Los problemas irresolubles son indispensables para vivir una vejez digna y envidiable. Quiero decir: una vez que se acumula tal cantidad de decepciones acerca de la mancha humana, de sus proyectos y de sus especímenes políticos, uno desea marcharse de este mundo lo antes posible. En cambio, aquel que concibe la decepción como un hecho inevitable es un ser feliz, ya que desde joven se comporta como un anciano y su madurez resulta, más bien, una confirmación de sus sentimientos. Me parece evidente que el hecho de haber nacido representa el mayor problema de todos los que existen, pero no quiero referirme a éste. Apunto hacia otra clase de oscura y escurridiza parvada. Más allá de saltar toda clase de obstáculos y problemas para ganarse el pan, es conveniente detenerse a pensar acerca de la clase de seres que nos rodean. Allí es donde se esconde el veneno. Yo me tropiezo conmigo mismo y me conformo (incluso podría decir que el yo o sujeto no representa un problema, sino un destino); sin embargo, los seres con quienes uno “convive” en la plaza pública o virtual son (somos) en general impresentables. ¿Quiénes son esos “terribles” seres humanos que despiertan tanto temor y recelo? Les sugiero algunas pistas para reconocerlos.

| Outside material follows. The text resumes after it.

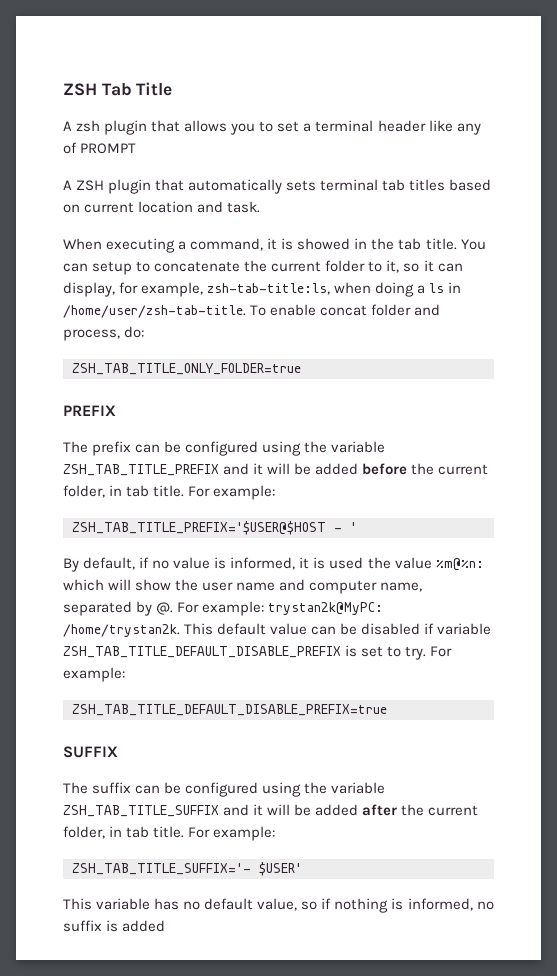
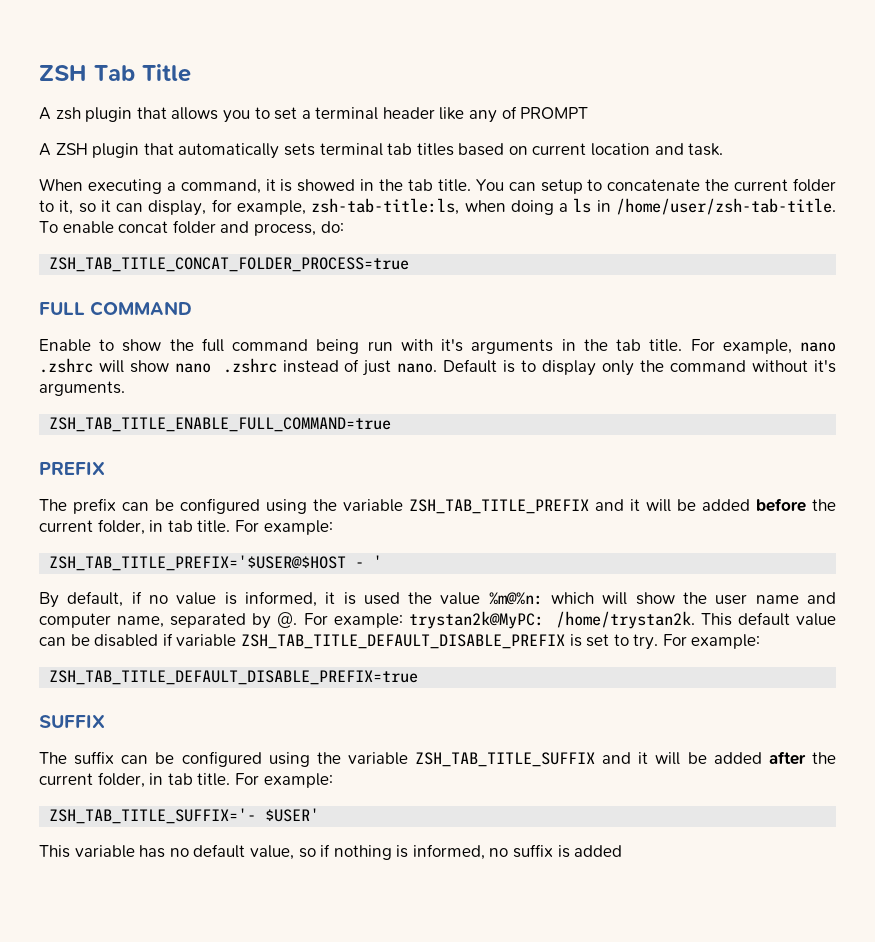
[72,363,301,375] ZSH_TAB_TITLE_ONLY_FOLDER=true -> [49,257,410,272] [39,301,193,316] [39,338,837,354] [39,358,836,376] [39,381,125,396] [49,417,392,432] ZSH_TAB_TITLE_CONCAT_FOLDER_PROCESS=true // FULL COMMAND // Enable to show the full command being run with it's arguments in the tab title. For example, nano .zshrc will show nano .zshrc instead of just nano. Default is to display only the command without it's arguments. // ZSH_TAB_TITLE_ENABLE_FULL_COMMAND=true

Se les descubre porque no saben distinguir entre las noticias que les caen encima a raudales, pues carecen de un elemental sistema de orden reflexivo que les permita dar lugar a jerarquías convenientes para hacer y extender un juicio de las cosas y de las acciones (la publicidad criminal y la mala educación son, en gran medida, responsables). Además, hacen suyos asuntos que no incumben a su bienestar físico; por ejemplo, se hallan atentos a la historia de la farándula o de las noticias virales, pero los asesinatos que suceden diariamente en otros estados de un territorio compartido, por ejemplo, apenas si les causa alguna molestia. Admiran y envidian las casas y riqueza de los millonarios, pero el medio ambiente, mientras no sea mediato, les es ajeno. No cultivan la conciencia individual (único requisito para que lo social sea un acontecimiento sano), ya que se han sumado acríticamente a entidades o grupos en los que depositan su esperanza de futuro, sean tales grupos tecnológicos, políticos, económicos, médicos, etcétera. Creen que un guía o una entidad abstracta proveerá su horizonte de justicia y felicidad. ¿Acaso no es una situación donde la decepción se impone? En pocas palabras, tales personas, en su gran mayoría, representan el mal que ellas mismas desean remediar, en caso de que logren ubicar dicho mal y no valoren del mismo modo las noticias rosas e inanes que la contaminación del ambiente, la pobreza o el crimen y la inseguridad cotidianos. Cada vez que pienso en ello me complace la idea del destierro y vuelvo a mis libros, a la literatura que ofrece un lenguaje vasto e infinito y cuya esencia es refractaria a ser dominada; vuelvo a los recuerdos inclusive, es decir a ciertos mitos que, también, se desvanecen conforme se suceden los años.

El filósofo Frank Kermode ("Historia y valor"; Península; 1990), escribió que la literatura en Inglaterra durante los años treinta estuvo insuflada de desesperación, dolor, incertidumbre y miedo. El canto del fascismo; la decepción provocada por los movimientos de izquierda; el apogeo de la pobreza y un futuro nublado los llevaba a denunciar —como lo hiciera W. H. Auden— la miseria propiciada por los banqueros y los grandes poderes: “Cada vez más manos para la inmensa hambruna”. ¿Qué se dirá de la literatura escrita en los años veinte de este siglo en Hispanoamérica? No tengo la menor idea, no soy lo suficientemente culto al respecto; pero no avizoro en el arte cercano —excepciones hechas— representaciones de dolor, alerta o rebeldía que se hallen a la altura de una época marcada por la eclosión del individuo pensante como oposición a la tontería masiva, a la masa absorta en pasiones inútiles y en progresos técnicos que los degradan todavía más. El arte consciente o dirigido no es lo mismo que un arte despierto, indomable, introspectivo y atento a la circunstancia que lo rodea. “No se hagan bolas”.